What should a company which sells software do to reduce its exposure to third-party damages? One possible response is to inhibit the programs use in these uninsurable situations and then take out insurance for the remaining insurable situations. You then copy the list of exclusions from your insurance policy into your software license or contract.
Secondly there is the Wassenaar Arrangement and its friends. These prevent the export of dual-use technologies. How do you prevent your average program from being tainted as a dual-use technology, which may then fall under the laws enabling this Arrangement? Using the same approach as above, you prevent the use of your program in fields of endeavour which may incorporate your program into a dual-use technology.
Now your lawyer leans back in their chair satisfied at a day's work well done, every 6 minutes billed out.

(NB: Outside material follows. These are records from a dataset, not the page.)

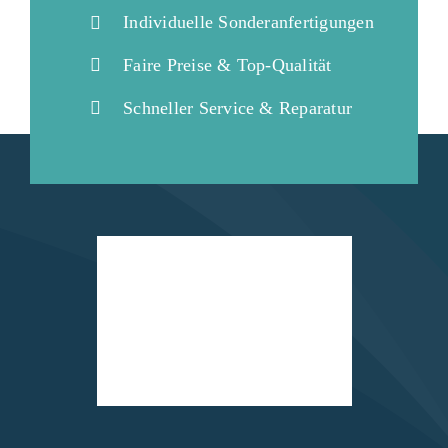
Individuelle Sonderanfertigungen
Faire Preise & Top-Qualität
Schneller Service & Reparatur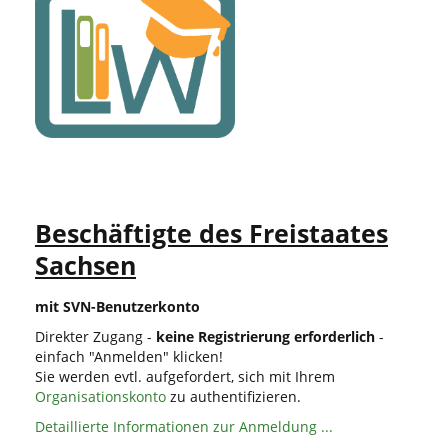
Beschäftigte des Freistaates
Sachsen
mit SVN-Benutzerkonto
Direkter Zugang -
keine Registrierung erforderlich
-
einfach "Anmelden" klicken!
Sie werden evtl. aufgefordert, sich mit Ihrem
Organisationskonto
zu authentifizieren.
Detaillierte Informationen zur Anmeldung ...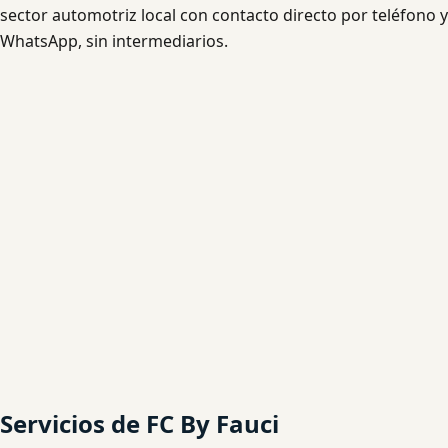
sector automotriz local con contacto directo por teléfono y
WhatsApp, sin intermediarios.
Servicios de FC By Fauci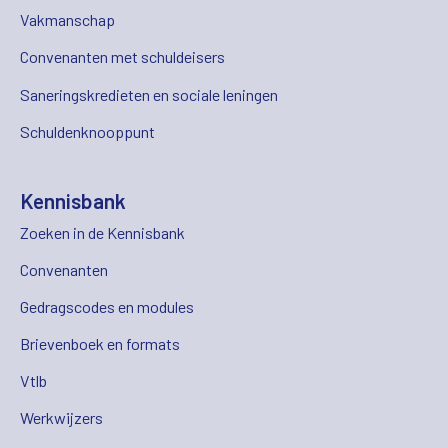
Vakmanschap
Convenanten met schuldeisers
Saneringskredieten en sociale leningen
Schuldenknooppunt
Kennisbank
Zoeken in de Kennisbank
Convenanten
Gedragscodes en modules
Brievenboek en formats
Vtlb
Werkwijzers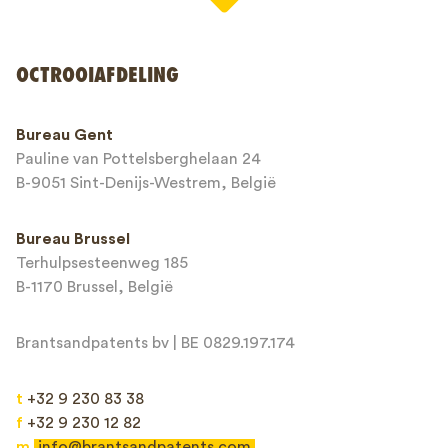
OCTROOIAFDELING
Telefoonnummer*
Bureau Gent
Pauline van Pottelsberghelaan 24
E-mailadres*
B-9051 Sint-Denijs-Westrem, België
Bureau Brussel
Terhulpsesteenweg 185
Bericht*
B-1170 Brussel, België
Brantsandpatents bv | BE 0829.197.174
t
+32 9 230 83 38
f
+32 9 230 12 82
m
info@brantsandpatents.com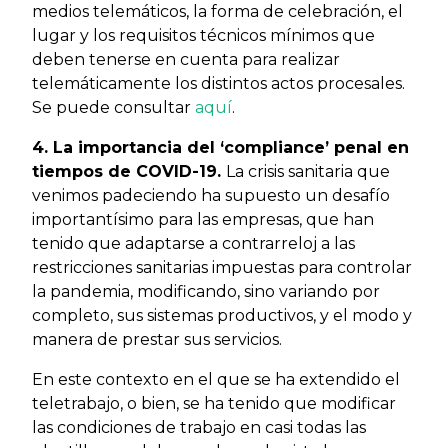
medios telemáticos, la forma de celebración, el
lugar y los requisitos técnicos mínimos que
deben tenerse en cuenta para realizar
telemáticamente los distintos actos procesales.
Se puede consultar
aquí
.
4. La importancia del ‘compliance’ penal en
tiempos de COVID-19.
La crisis sanitaria que
venimos padeciendo ha supuesto un desafío
importantísimo para las empresas, que han
tenido que adaptarse a contrarreloj a las
restricciones sanitarias impuestas para controlar
la pandemia, modificando, sino variando por
completo, sus sistemas productivos, y el modo y
manera de prestar sus servicios.
En este contexto en el que se ha extendido el
teletrabajo, o bien, se ha tenido que modificar
las condiciones de trabajo en casi todas las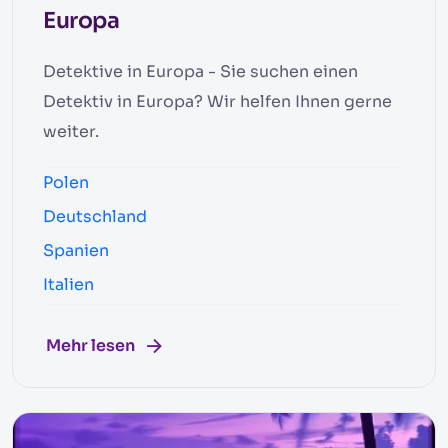
Europa
Detektive in Europa - Sie suchen einen
Detektiv in Europa? Wir helfen Ihnen gerne
weiter.
Polen
Deutschland
Spanien
Italien
Mehr lesen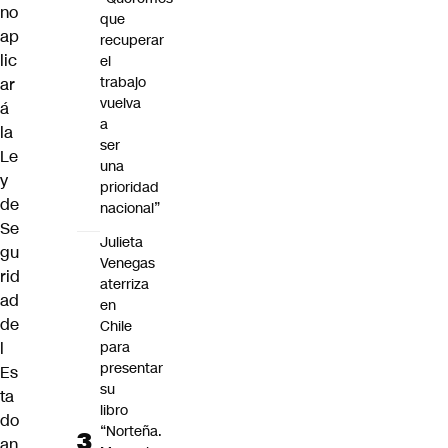
no
que
ap
recuperar
lic
el
trabajo
ar
vuelva
á
a
la
ser
Le
una
y
prioridad
de
nacional”
Se
Julieta
gu
Venegas
rid
aterriza
ad
en
de
Chile
l
para
presentar
Es
su
ta
libro
do
“Norteña.
an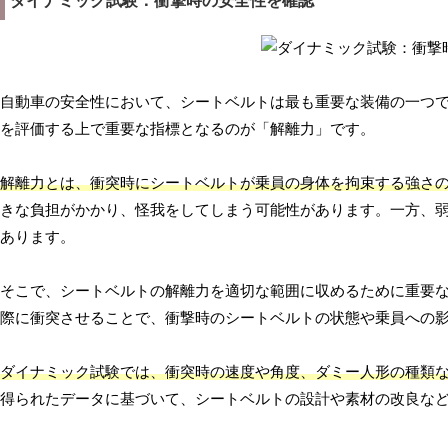
ダイナミック試験：衝撃時の安全性を確認
自動車の安全性において、シートベルトは最も重要な装備の一つ
を評価する上で重要な指標となるのが「解離力」です。
解離力とは、衝突時にシートベルトが乗員の身体を拘束する強さ
きな負担がかかり、怪我をしてしまう可能性があります。一方、
あります。
そこで、シートベルトの解離力を適切な範囲に収めるために重要
際に衝突させることで、衝撃時のシートベルトの状態や乗員への
ダイナミック試験では、衝突時の速度や角度、ダミー人形の種類
得られたデータに基づいて、シートベルトの設計や素材の改良な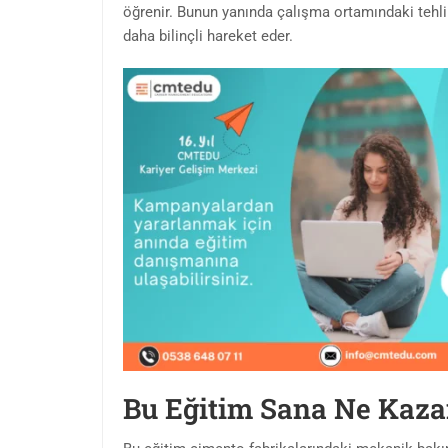
öğrenir. Bunun yanında çalışma ortamındaki tehli
daha bilinçli hareket eder.
Bu Eğitim Sana Ne Kaza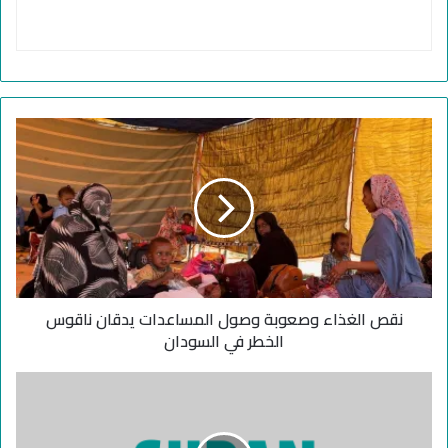
ن
ق
ص
ا
ل
غ
ذ
ا
ء
نقص الغذاء وصعوبة وصول المساعدات يدقان ناقوس
و
ص
الخطر في السودان
ع
و
ا
ب
ل
ة
م
و
و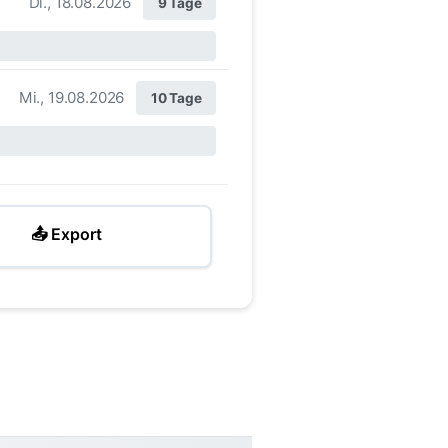
Di., 18.08.2026
9 Tage
Mi., 19.08.2026
10 Tage
📤 Export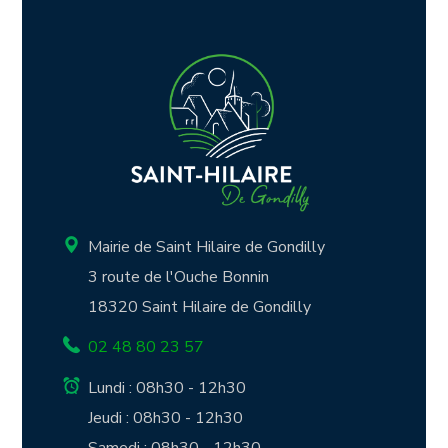
Mairie de Saint Hilaire de Gondilly
3 route de l'Ouche Bonnin
18320 Saint Hilaire de Gondilly
02 48 80 23 57
Lundi : 08h30 - 12h30
Jeudi : 08h30 - 12h30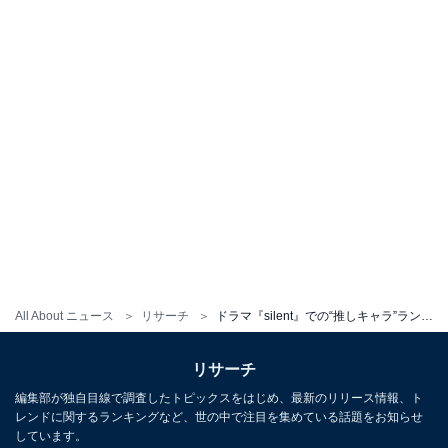
All About ニュース
リサーチ
ドラマ『silent』での“推しキャラ”ランキング！ 目黒蓮が演じた「佐倉想」を抑えた第1位は？
リサーチ
編集部が独自目線で調査したトピックスをはじめ、最新のリリース情報、ト
レンドに関するランキングなど、世の中で注目を集めている話題をお知らせ
しています。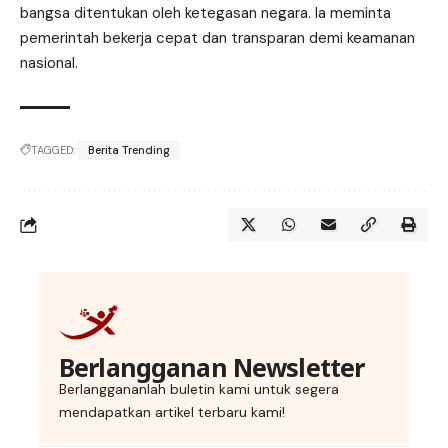
bangsa ditentukan oleh ketegasan negara. Ia meminta
pemerintah bekerja cepat dan transparan demi keamanan
nasional.
TAGGED:
Berita Trending
Berlangganan Newsletter
Berlanggananlah buletin kami untuk segera
mendapatkan artikel terbaru kami!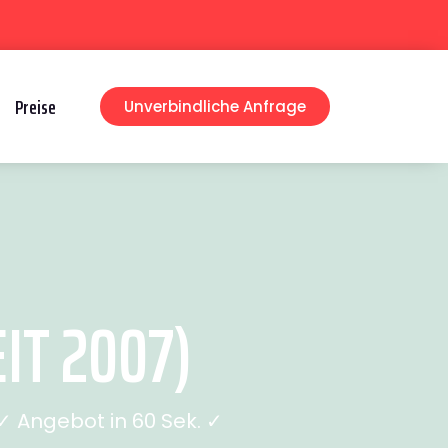
Preise
Unverbindliche Anfrage
IT 2007)
 Angebot in 60 Sek. ✓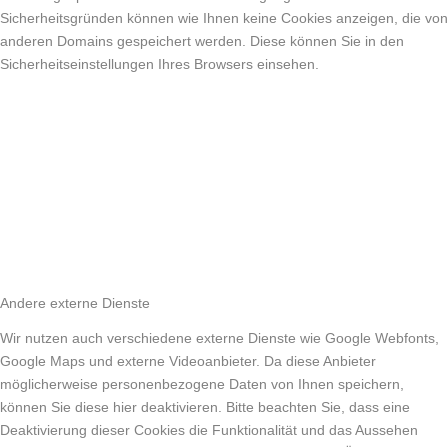
Sicherheitsgründen können wie Ihnen keine Cookies anzeigen, die von
anderen Domains gespeichert werden. Diese können Sie in den
Sicherheitseinstellungen Ihres Browsers einsehen.
Andere externe Dienste
Wir nutzen auch verschiedene externe Dienste wie Google Webfonts,
Google Maps und externe Videoanbieter. Da diese Anbieter
möglicherweise personenbezogene Daten von Ihnen speichern,
können Sie diese hier deaktivieren. Bitte beachten Sie, dass eine
Deaktivierung dieser Cookies die Funktionalität und das Aussehen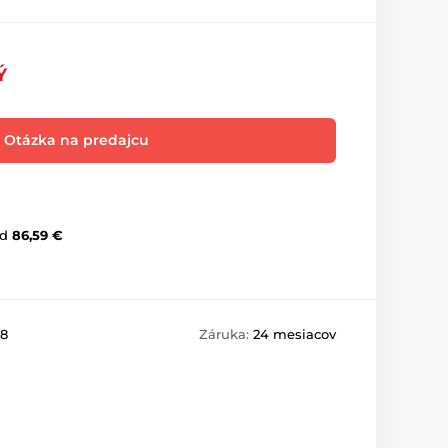
Ý
Otázka na predajcu
d
86,59 €
8
Záruka:
24 mesiacov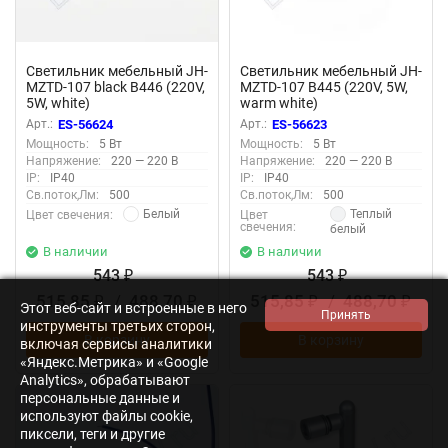
Светильник мебельный JH-
Светильник мебельный JH-
MZTD-107 black B446 (220V,
MZTD-107 B445 (220V, 5W,
5W, white)
warm white)
Арт.:
ES-56624
Арт.:
ES-56623
Мощность:
5 Вт
Мощность:
5 Вт
Напряжение:
220 — 220 В
Напряжение:
220 — 220 В
IP:
IP40
IP:
IP40
Св.поток,Лм:
500
Св.поток,Лм:
500
Белый
Теплый
Цвет свечения:
Цвет
свечения:
белый
В наличии
В наличии
543
543
₽
₽
515,85
/
488,70
515,85
/
488,70
₽
₽
₽
₽
Этот веб-сайт и встроенные в него
инструменты третьих сторон,
В корзину
В корзину
включая сервисы аналитики
«Яндекс.Метрика» и «Google
Analytics», обрабатывают
персональные данные и
используют файлы cookie,
пиксели, теги и другие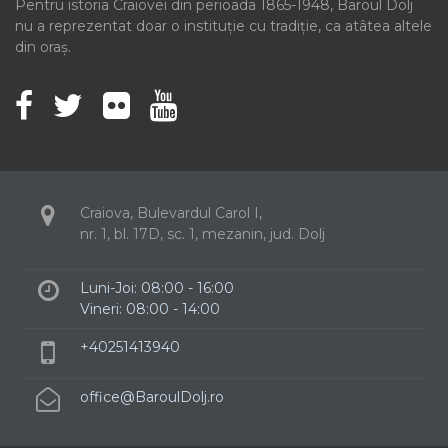
Pentru istoria Craiovei din perioada 1865-1948, Baroul Dolj
nu a reprezentat doar o instituție cu tradiție, ca atâtea altele
din oraș.
Craiova, Bulevardul Carol I,
nr. 1, bl. 17D, sc. 1, mezanin, jud. Dolj
Luni-Joi: 08:00 - 16:00
Vineri: 08:00 - 14:00
+40251413940
office@BaroulDolj.ro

But does this legal cleverness work in practice? Well have you ever seen a software license updated due to a change in insurance policy exclusions? So we're already fraying at the edges. And if you do contaminate large chunks of Manhattan, aren't the legal fees alone going to doom your company, especially since the insurer won't be helping pay them. There really is no practical legal protection offered, you're going to have to rely upon legislative limits.
The military-industrial complex has done its bit too. The export rules for dual-use technologies are far clearer than they used to be. After looking up some tables you can determine if your software is dual-use or not. If it is dual-use then its dual-use whether it has been used in a dual-use application or not: there is no theory of 'contamination'. Moreover there's a separate documentation dealing with exports -- the end-user certificate -- so there's no need to repeat all that in the software license or contract: the certificate itself can be your warranty from the exporter that they won't re-export the software. That allows the same license for exportable, dual-use and controlled technologies.